- Developer: NHN Corp.
- Publisher: NHN Corp.
- Platform: Windows
- Release: September 13, 2006 (Closed Beta) October 18, 2006 (Official Release)
- Genre: 2D Run and gun
- Modes: Single-player, multiplayer

= Gunster: Rain of Bullets =

2006 video game

Gunster: Rain of Bullets was a 2D multiplayer action video game, created by Korean-based company NHN who in turn hosted the game using the North American portal named ijji. One other version of Gunster exists, named Gunstrike R: Reloaded Bullets and was hosted at Hangame Japan.

Gunster: Rain of Bullets is a port from a Korean game of the same name and was hosted directly by Hangame, which both localizations were shut down. Minor differences exist between the two localizations, but the biggest difference is that they are managed independently of one another.

On February 14, 2007, ijji shutdown Gunster's servers for undeclared reasons. At the time, many players presumed it was due to the presence of a lot of in-game hacking and cheating, however, no clarification was ever given.

==Gameplay==
Gunster is a sidescroller, or run and gun game.

Characters are avatars for players and can also change certain statistics. Each character has a value for their statistics, one for health, booster and speed. Health changes the maximum amount of health, booster changes the amount of booster, and speed changes the horizontal movement speed of the character. There were nine available characters.

Chrome is the currency of Gunster, which is gained through the completion of missions and rewarded for doing well in matches. Chrome can also be acquired through battling other non-NPC players in Battle Mode. Each player is rewarded an amount based on how well they had performed during a game. Survival mode gave chrome based on how long the player stayed alive. Chrome could only be used in the store for the purchase of characters, weapons, equipment and items.
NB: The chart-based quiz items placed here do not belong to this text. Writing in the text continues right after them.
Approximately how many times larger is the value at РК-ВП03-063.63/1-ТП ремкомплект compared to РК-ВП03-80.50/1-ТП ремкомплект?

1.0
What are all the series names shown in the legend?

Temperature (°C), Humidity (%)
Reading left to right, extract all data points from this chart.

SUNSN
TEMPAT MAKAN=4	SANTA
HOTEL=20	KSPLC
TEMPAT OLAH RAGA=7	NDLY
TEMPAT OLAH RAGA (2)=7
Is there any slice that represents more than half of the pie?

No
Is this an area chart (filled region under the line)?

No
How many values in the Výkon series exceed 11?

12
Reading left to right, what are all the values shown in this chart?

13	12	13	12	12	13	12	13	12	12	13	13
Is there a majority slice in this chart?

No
Every time a player finishes a mission or game, they are rewarded with experience points. Higher levels allowed access to more items from the shop. The character being played does not affect the level or experience gained. Experience points gained through missions are given by a specific amount for the mission, plus an additional amount based on the number of kills. In Battle mode experience gained is proportional only to what rank a player is, if their team won or lost and how long the mission was.
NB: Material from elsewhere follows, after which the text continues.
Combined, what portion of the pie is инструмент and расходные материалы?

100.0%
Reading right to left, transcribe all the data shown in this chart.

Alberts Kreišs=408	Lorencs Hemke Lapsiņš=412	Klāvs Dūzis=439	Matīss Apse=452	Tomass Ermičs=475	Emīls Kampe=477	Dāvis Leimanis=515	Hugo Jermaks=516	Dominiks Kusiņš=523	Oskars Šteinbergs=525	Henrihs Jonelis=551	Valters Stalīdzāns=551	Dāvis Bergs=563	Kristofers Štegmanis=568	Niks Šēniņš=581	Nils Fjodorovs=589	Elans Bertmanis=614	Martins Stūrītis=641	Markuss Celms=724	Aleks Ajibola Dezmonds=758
Ladder points are proportional to what rank a player is, if their team won or lost, how long the mission lasted, and the player's current level.

Licenses are required by players to obtain access to other areas and modes of the game. Players begin the game without any licenses and must complete a tutorial mode before gaining access to the different multiplayer modes.
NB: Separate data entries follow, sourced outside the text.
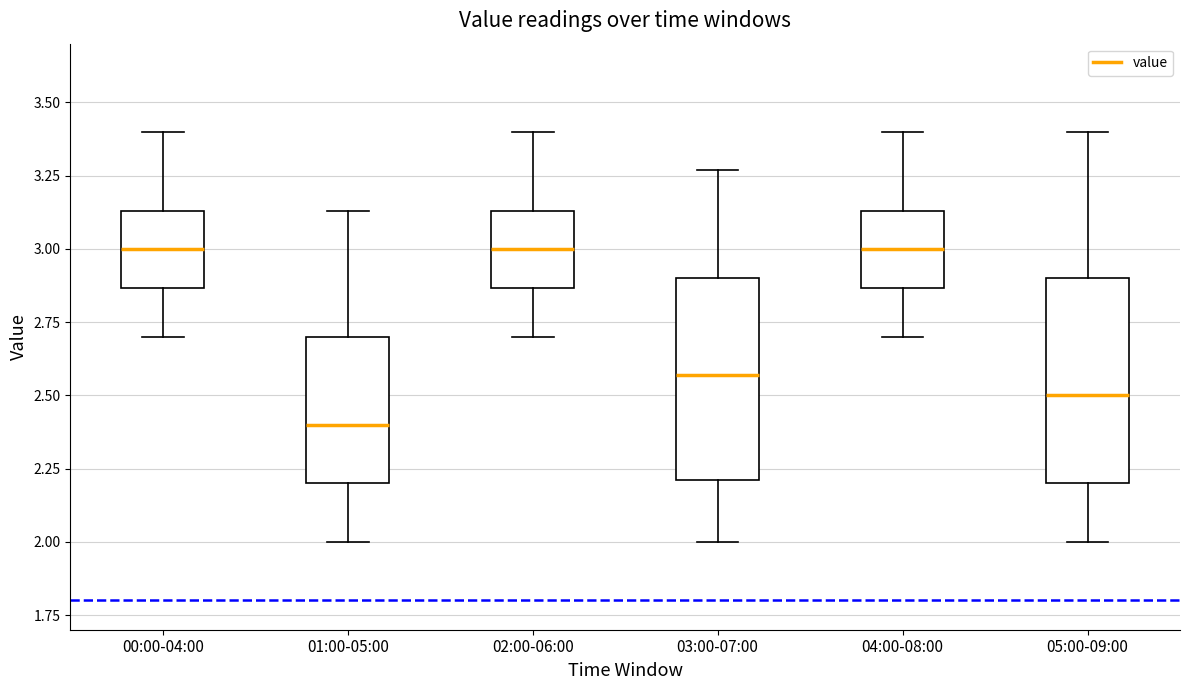

Reading left to right, read every box against the y-axis: the position of its median line, the range the box covers, and the ends of its whiskers. The values are not printed on the chart, so give them approximately, as read against the axis.

00:00-04:00: median 3.00, box 2.85 to 3.15, whiskers 2.70 to 3.40
01:00-05:00: median 2.40, box 2.20 to 2.70, whiskers 2.00 to 3.15
02:00-06:00: median 3.00, box 2.85 to 3.15, whiskers 2.70 to 3.40
03:00-07:00: median 2.55, box 2.20 to 2.90, whiskers 2.00 to 3.25
04:00-08:00: median 3.00, box 2.85 to 3.15, whiskers 2.70 to 3.40
05:00-09:00: median 2.50, box 2.20 to 2.90, whiskers 2.00 to 3.40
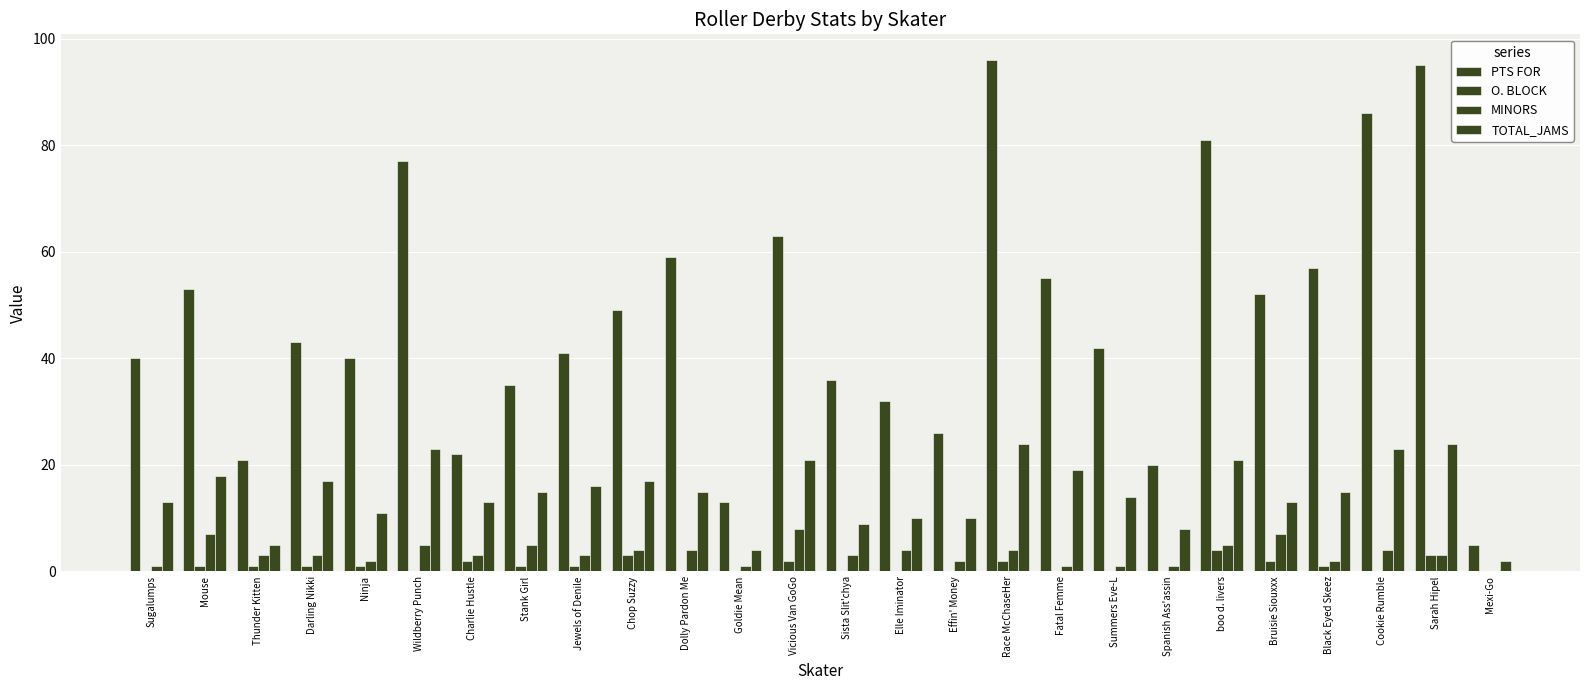

How many groups of bars are there?

26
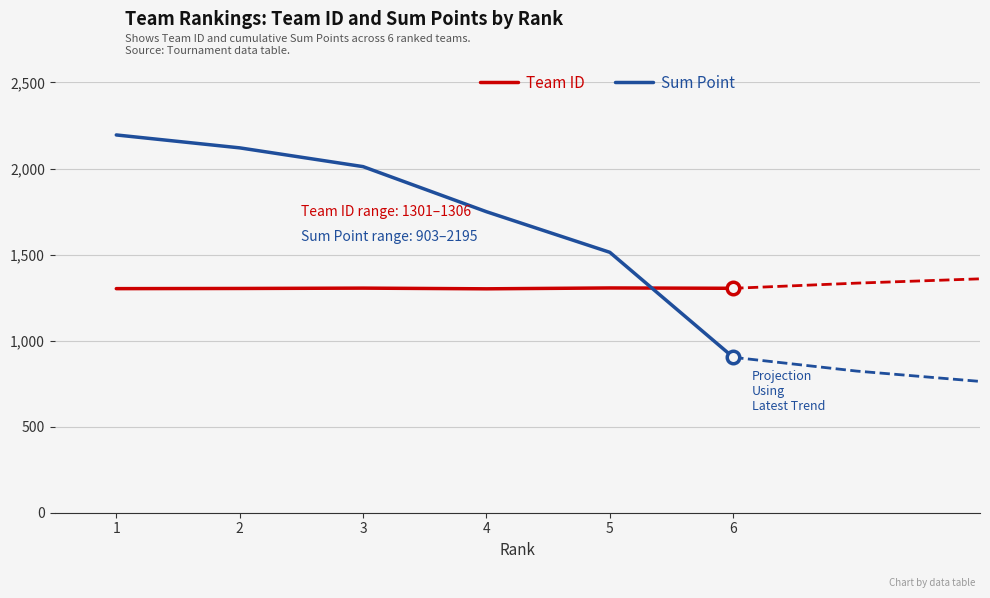

What is the difference between the second highest and minimum values in the Team ID series?

4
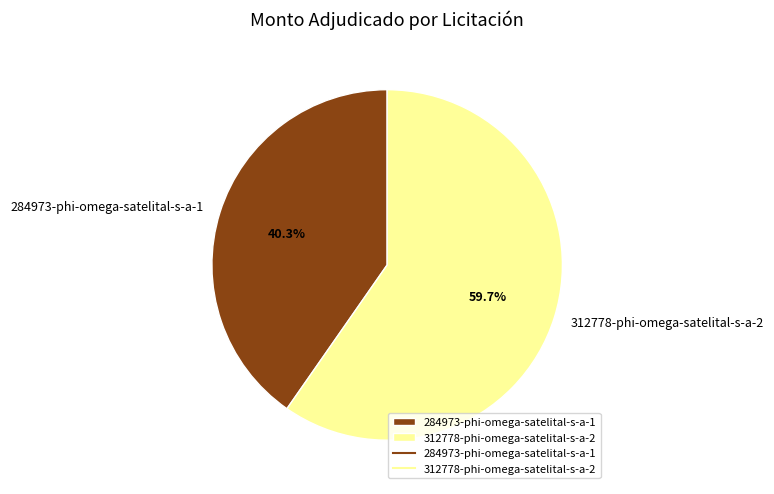

Between 284973-phi-omega-satelital-s-a-1 and 312778-phi-omega-satelital-s-a-2, which is larger?

312778-phi-omega-satelital-s-a-2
Players must progress through each mode of Gunster in sequence. Medals are gained by completing levels or for good performance in battles. Once earned, users can insert medals into medal cards; when completed, the cards can be transformed into various rewards based on the card used. There are only two types of medals currently rewarded: iron and bronze.

In-game power-ups allow players to get a distinct advantage over challenges and players. They appear in two different ways, depending on the game mode. In challenge mode and battle mode, power-ups appear in either fixed or random locations with each location producing either a specific power-up or one by random. Mission mode power-ups are obtained by defeating an enemy with the possibility of producing special power-ups specific to the game mode.

A store enables players to purchase new characters, weapons, miscellaneous items, and equipment where most of the items available were locked by a level prerequisite. Weapons can be purchased for a week or permanently. Equipment involves passively active equipment that modifies a players statistics and capabilities; for instance giving a laser sight to sniper rifles when the laser scope is equipped. Other types of equipment include bulletproof vests (which reduce damage by a percentage) and booster effects (which change the color of the booster).

Weapons come in two forms - guns and grenades - but can be used in various ways. For example, two guns can be carried by a player in certain modes (one held and the other holstered); each can be dropped and then replaced by a different gun found on the ground. Guns are categorized by type: Rifles, Submachine guns, Sniper Rifles, Shotguns, Grenade Launchers, and Machine Guns. The most basic of each type (available at all levels) are AK-47's, Ingram Mac 10's, Scouts, Benelli M3 Super 90s, M79s, and MG42s. Examples of non-default weapons are the M4A1 Colt under the Rifle categorization and the Laser Gun which is under the Sniper Rifle categorization. Notice that these categorizations are proven by the fact that when players disabled weapon types in-game, the latter were affected. There are also two special power up weapons that are temporary, lasting until the end of the match or until depleted. These weapons, the flamethrower and rocket launcher, are more powerful than other weapons and usually give players the upper hand.

Grenades, on the other hand, can be replaced by special grenades if a player had purchased them. The Gunster manual informed players that five grenades would be given over the standard four if a power up was used. This was not true as the extra slots remained locked in an unchanged state alongside the standard amount of three.